I need to take a step back here; why are we doing this again?

I read again the RFC thread (http://lists.llvm.org/pipermail/llvm-dev/2015-May/085078.html), and it ended with the following (from Renato):

> > BTW, now my plan is to just add the two intrinsics for 'absolute difference'

> 

> >  and 'horizontal add'.

> 

> 

> That's ok, as long as they're impossible to represent in plain IR.


and I think that we were all in agreement on this point. But now I'm not sure you've demonstrated the prerequisite. The underlying operations here (and in http://reviews.llvm.org/D10867) seem like they are representable using IR (as demonstrated by the fact that you provide potentially-equivalent IR sequences in the documentation), except for the ordering freedom here.

And this, I fear, is where we run into trouble. The thing that is not representable in the IR is that the order of operations in the horizontal sum is undefined, and at the same time, signed overflow is undefined. This cannot be represented in the IR because nsw adds don't reassociate, and thus, there's no way to represent the sequence of nsw adds such that they can be reassociated while retaining their nsw property. But the problem is that, because this freedom cannot be represented in the IR, we also can't generate it from IR in a semantics-preserving way; and, thus, it would not be legal to generate it in the vectorizers.

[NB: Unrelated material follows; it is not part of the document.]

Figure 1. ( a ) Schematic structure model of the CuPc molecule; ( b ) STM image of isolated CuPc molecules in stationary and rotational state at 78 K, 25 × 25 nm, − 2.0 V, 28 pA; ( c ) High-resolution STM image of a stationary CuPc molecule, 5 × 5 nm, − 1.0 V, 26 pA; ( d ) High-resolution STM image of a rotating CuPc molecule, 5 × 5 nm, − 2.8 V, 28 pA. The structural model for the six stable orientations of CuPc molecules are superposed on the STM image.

Thus, this change does not seem right, and approving http://reviews.llvm.org/D10867 seems like a mistake as well. We could certainly fix the definition here to make it exactly representable in the IR, but then what's the point of doing so?

In the RFC, you mentioned cost modeling as a major motivation for adding intrinsics, but that seems like an unrelated problem (at least in part). During vectorization, we can use special interfaces to estimate the cost of complex patterns. In fact, we already have an interface for reductions: TTI.getReductionCost. There is a second relevant code model: That used by the unroller and inliner. Vectorization happens after inlining, so that interaction is not really relevant, but partial unrolling happens after vectorization, and so the cost model there might want to understand that a complex sequence of shuffles, extracts and adds has a disproportionately-low cost. The same is true of the inliner if the input IR uses vector types and initially contains these operations, but even in that case, you'd not want to canonicalize on the intrinsics too early in case other optimizations remove the need for most of the operations. Thus, in the end, you need pattern-matching code near the end of the pipeline anyway to account for input IR directly containing relevant operations on vector types.

In short, I don't understand why we're going in this direction. You can match these operations in the backend, and you can match them in the cost-model code. If we can't do the latter, then we should fix that. And we already have special interfaces for vectorization costs for complex operations such as this.